Work task: Only the lines from the beginning of the material below through the line with "прохолодному та сухому" should be retyped exactly, and pictures are to be skipped.

****************

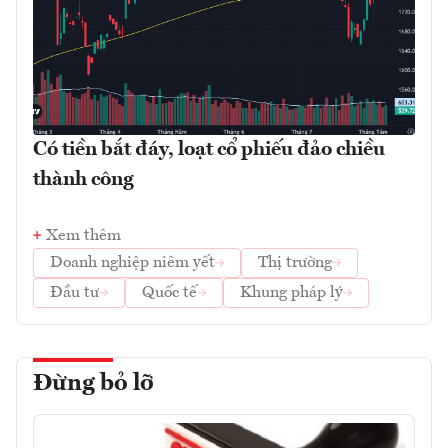
Có tiền bắt đáy, loạt cổ phiếu đảo chiều
thành công
Xem thêm
Doanh nghiệp niêm yết
Thị trường
Đầu tư
Quốc tế
Khung pháp lý
Đừng bỏ lỡ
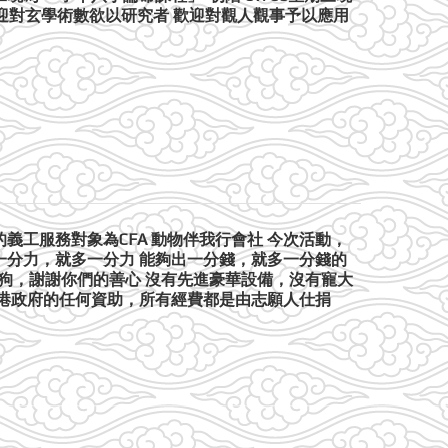
 歡迎對玄學術數欲以研究者 歡迎對觀人觀事予以應用
義工服務對象為CFA 動物伴我行會社 今次活動，
一分力，就多一分力 能夠出一分錢，就多一分錢的
狗狗，謝謝你們的善心 沒有先進豪華設備，沒有寵大
港政府的任何資助，所有經費都是由志願人仕捐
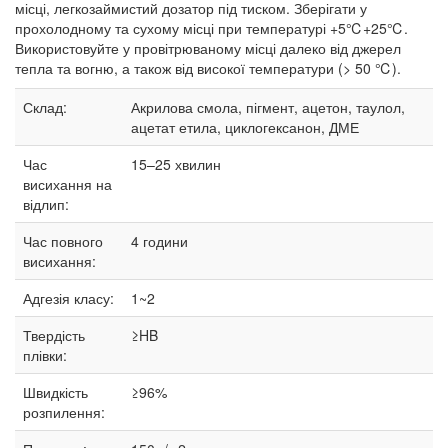
місці, легкозаймистий дозатор під тиском. Зберігати у
прохолодному та сухому місці при температурі +5℃+25℃.
Використовуйте у провітрюваному місці далеко від джерел
тепла та вогню, а також від високої температури (> 50 ℃).
Склад:
Акрилова смола, пігмент, ацетон, таулол,
ацетат етила, циклогексанон, ДМЕ
Час
15–25
хвилин
висихання на
відлип:
Час повного
4 години
висихання:
Адгезія класу:
1~2
Твердість
≥HB
плівки:
Швидкість
≥96%
розпилення:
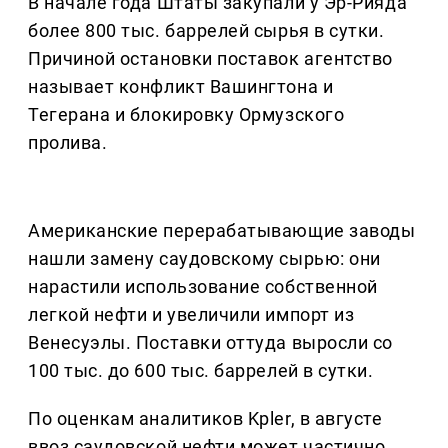
В начале года Штаты закупали у Эр-Рияда
более 800 тыс. баррелей сырья в сутки.
Причиной остановки поставок агентство
называет конфликт Вашингтона и
Тегерана и блокировку Ормузского
пролива.
Американские перерабатывающие заводы
нашли замену саудовскому сырью: они
нарастили использование собственной
легкой нефти и увеличили импорт из
Венесуэлы. Поставки оттуда выросли со
100 тыс. до 600 тыс. баррелей в сутки.
По оценкам аналитиков Kpler, в августе
ввоз саудовской нефти может частично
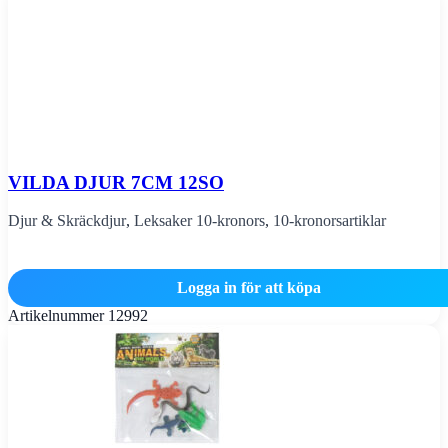
VILDA DJUR 7CM 12SO
Djur & Skräckdjur
,
Leksaker 10-kronors
,
10-kronorsartiklar
Logga in för att köpa
Artikelnummer
12992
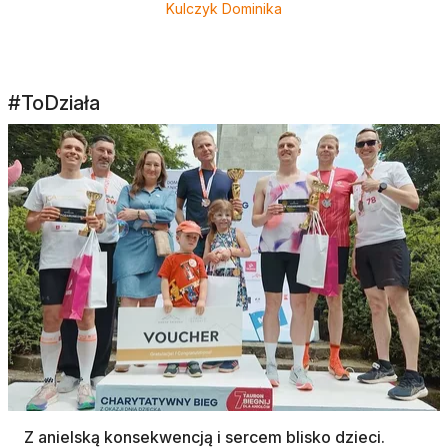
Kulczyk Dominika
#ToDziała
Z anielską konsekwencją i sercem blisko dzieci.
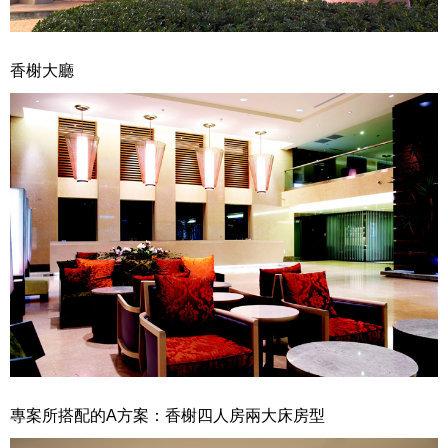
香榭大廳
專案所搭配的A方案：香榭四人房兩大床房型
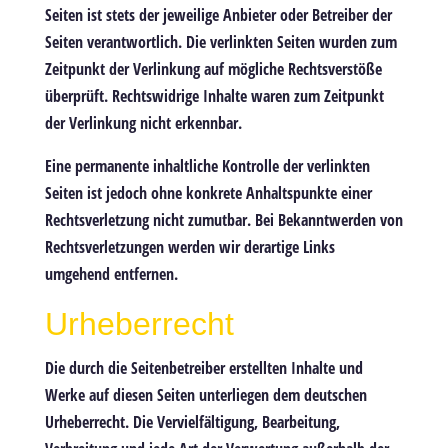
Seiten ist stets der jeweilige Anbieter oder Betreiber der
Seiten verantwortlich. Die verlinkten Seiten wurden zum
Zeitpunkt der Verlinkung auf mögliche Rechtsverstöße
überprüft. Rechtswidrige Inhalte waren zum Zeitpunkt
der Verlinkung nicht erkennbar.
Eine permanente inhaltliche Kontrolle der verlinkten
Seiten ist jedoch ohne konkrete Anhaltspunkte einer
Rechtsverletzung nicht zumutbar. Bei Bekanntwerden von
Rechtsverletzungen werden wir derartige Links
umgehend entfernen.
Urheberrecht
Die durch die Seitenbetreiber erstellten Inhalte und
Werke auf diesen Seiten unterliegen dem deutschen
Urheberrecht. Die Vervielfältigung, Bearbeitung,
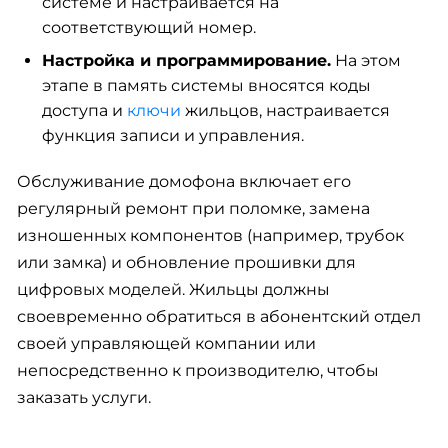
системе и настраивается на
соответствующий номер.
Настройка и программирование.
На этом
этапе в память системы вносятся коды
доступа и
ключи
жильцов, настраивается
функция записи и управления.
Обслуживание домофона включает его
регулярный ремонт при поломке, замена
изношенных компонентов (например, трубок
или замка) и обновление прошивки для
цифровых моделей. Жильцы должны
своевременно обратиться в абонентский отдел
своей управляющей компании или
непосредственно к производителю, чтобы
заказать услуги.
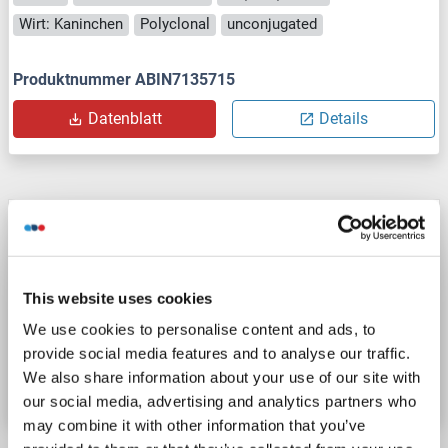
Wirt: Kaninchen
Polyclonal
unconjugated
Produktnummer ABIN7135715
Datenblatt
Details
Pleckstrin 2 Antikörper
PLEK2
Reaktivität: Human, Maus, Ratte
WB, IHC, ELISA
Wirt: Kaninchen
Polyclonal
unconjugated
This website uses cookies
We use cookies to personalise content and ads, to
Produktnummer ABIN7117577
provide social media features and to analyse our traffic.
We also share information about your use of our site with
Datenblatt
Details
our social media, advertising and analytics partners who
may combine it with other information that you’ve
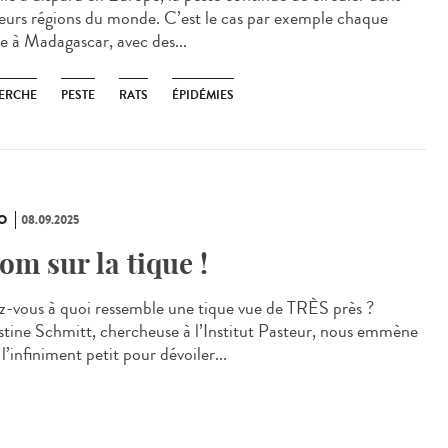
ieurs régions du monde. C’est le cas par exemple chaque
e à Madagascar, avec des...
ERCHE
PESTE
RATS
ÉPIDÉMIES
O
08.09.2025
om sur la tique !
z-vous à quoi ressemble une tique vue de TRÈS près ?
stine Schmitt, chercheuse à l’Institut Pasteur, nous emmène
l’infiniment petit pour dévoiler...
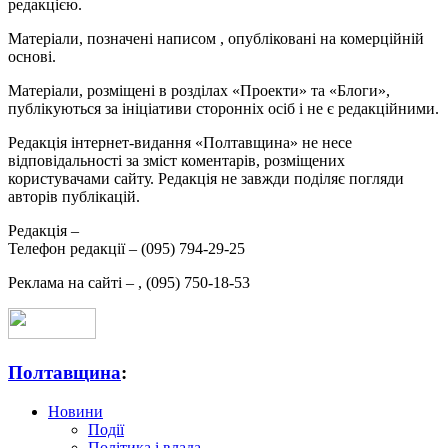
редакцією.
Матеріали, позначені написом
, опубліковані на комерційній
основі.
Матеріали, розміщені в розділах «Проекти» та «Блоги»,
публікуються за ініціативи сторонніх осіб і не є редакційними.
Редакція інтернет-видання «Полтавщина» не несе
відповідальності за зміст коментарів, розміщених
користувачами сайту. Редакція не завжди поділяє погляди
авторів публікацій.
Редакція –
Телефон редакції –
(095) 794-29-25
Реклама на сайті –
,
(095) 750-18-53
Полтавщина
:
Новини
Події
Політика і влада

****************

Reply to the task:
Có tiền bắt đáy, loạt cổ phiếu đảo chiều
thành công
Xem thêm
Doanh nghiệp niêm yết
Thị trường
Đầu tư
Quốc tế
Khung pháp lý
Đừng bỏ lỡ
 歡迎對玄學術數欲以研究者 歡迎對觀人觀事予以應用
義工服務對象為CFA 動物伴我行會社 今次活動，
一分力，就多一分力 能夠出一分錢，就多一分錢的
狗狗，謝謝你們的善心 沒有先進豪華設備，沒有寵大
港政府的任何資助，所有經費都是由志願人仕捐
місці, легкозаймистий дозатор під тиском. Зберігати у
прохолодному та сухому місці при температурі +5℃+25℃.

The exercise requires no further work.